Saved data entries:
Content starts

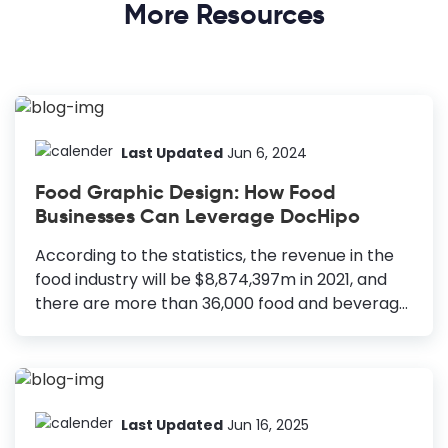
More Resources
Last Updated
Jun 6, 2024
Food Graphic Design: How Food
Businesses Can Leverage DocHipo
According to the statistics, the revenue in the
food industry will be $8,874,397m in 2021, and
there are more than 36,000 food and beverage
establishments in the United States alone. So,
you will need a solid business plan and extensive
branding research to start your food business.
How to Leverage Food Graphic Design Logos: To
enhance brand recognition and reputation.
Last Updated
Jun 16, 2025
Posters: Economical and powerful medium to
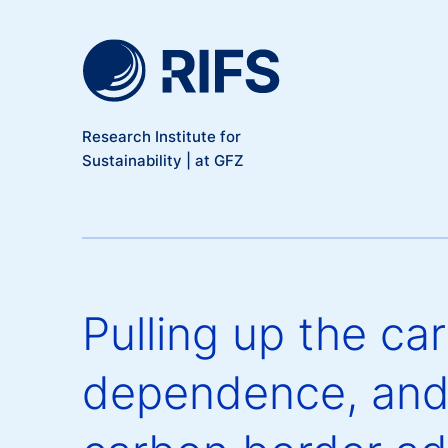
Meta Navigation
Skip to main content
Research Institute for
Sustainability | at GFZ
Pulling up the ca
dependence, and 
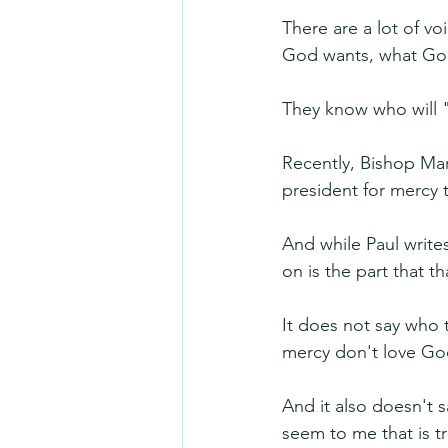
There are a lot of v
God wants, what God
They know who will 
Recently, Bishop Ma
president for mercy 
And while Paul writes
on is the part that 
It does not say who t
mercy don't love Go
And it also doesn't 
seem to me that is t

Content ends

Work instruction —
Each line from the line containing "Jun 16, 2025" through the final line of the data above must be retyped exactly; nothing else, and no pictures, may appear.

Task solution —
Jun 16, 2025
Posters: Economical and powerful medium to
Meta Navigation
Skip to main content
Research Institute for
Sustainability | at GFZ
Pulling up the ca
dependence, and 
There are a lot of v
God wants, what God
They know who will 
Recently, Bishop Ma
president for mercy 
And while Paul writes
on is the part that 
It does not say who t
mercy don't love Go
And it also doesn't 
seem to me that is t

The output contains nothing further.